もう少し違う言葉を期待していたのだが、淡い想いは打ち砕かれる。止めてほしかったのか、それともさみしがってほしかったのか――自分でもよくわかっていないが、ひどく落胆して泣きたくなったことをハッキリと記憶している。
ミスミにとって、ティオはどういう存在なのだろうか。その日の夜は悶々として、一睡もできなかった。
「何それ、ムカつく!」
我がことのように感情的になったシフルーシュの怒りの声が、ダンジョンの通路奥深くまで反響した。
びっくりして固まってしまったティオに、同情顔で深くうなずいてみせる。種族は違えど同じ女だ、同性ならではのシンパシーが暴走したのだろうか。
「ミスミのとこに文句言いに行こう。ティオのこと、もっと大事に扱えって言ってやんないと気がおさまらない!」
「えぇ……」
「いいな、それ。俺も文句言いたい」と、なぜかマイトが同調する。こっちは面白半分だろうか。
「なんで、そうなるの……」
妙なところで結束したパーティは、その勢いを維持したまま一気にダンジョンを抜けて診療所に向かった。
待合室に人の姿はなく、診察室から話し声が聞こえる。どうやら診察中らしいが、ムダにテンションの上がったマイトは一切気にすることなく扉を押し開けた。

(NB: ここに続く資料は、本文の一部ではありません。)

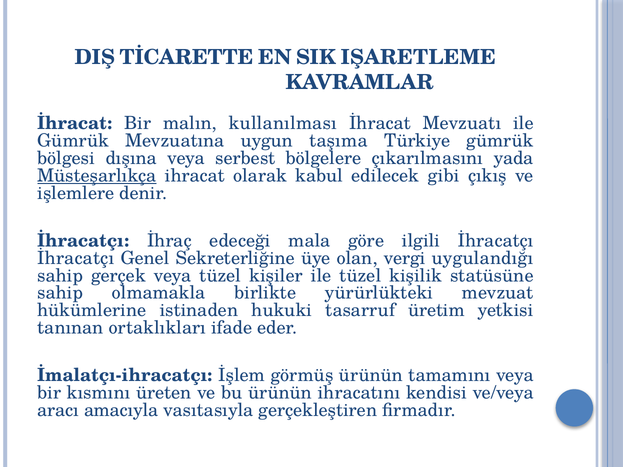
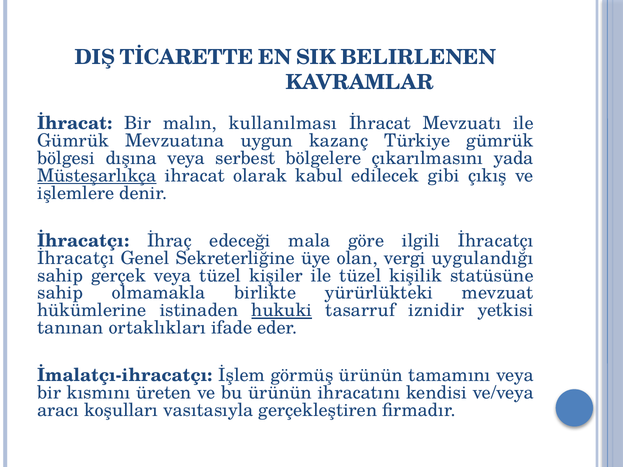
IŞARETLEME: IŞARETLEME -> BELIRLENEN
taşıma: taşıma -> kazanç
hukuki underline: none -> present
üretim: üretim -> iznidir
amacıyla: amacıyla -> koşulları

キョトンとしたミスミの顔が、まず目に入った。看護師のノンと、なぜか診察を請け負っていたヨーゼスも呆然としている。
「診察中にいきなり入ってくるな、このバカ野郎」ぶっきらぼうに言って、ミスミはボサボサ頭をかく。「でも、まあ、ちょうどいいところに戻ってきた」
ミスミと向かい合う形で座っていた患者が、ちらりとティオに目を向けた。苦しげに歪んだ顔に、うっすらとだがおぼえがある。しっかりと記憶に残っているのは、付き添いの男性のほうだ。
「あれ、カイバさん?!」
以前タツカワ会長の依頼で研師の親方を診察した。その弟子の一人がカイバだ。現在は親方の娘リジィと結婚して、立派に後を継いでいる。
カイバが付き添いということは、おそらく患者は研師職人だろう。
「おひさしぶりです、ティオ先生」
「話はあとだ。それより準備をはじめよう。ダンジョン帰りで疲れているところ悪いが、ティオにも手伝ってもらうぞ」
ノンに目配せして、ミスミは立ち上がる。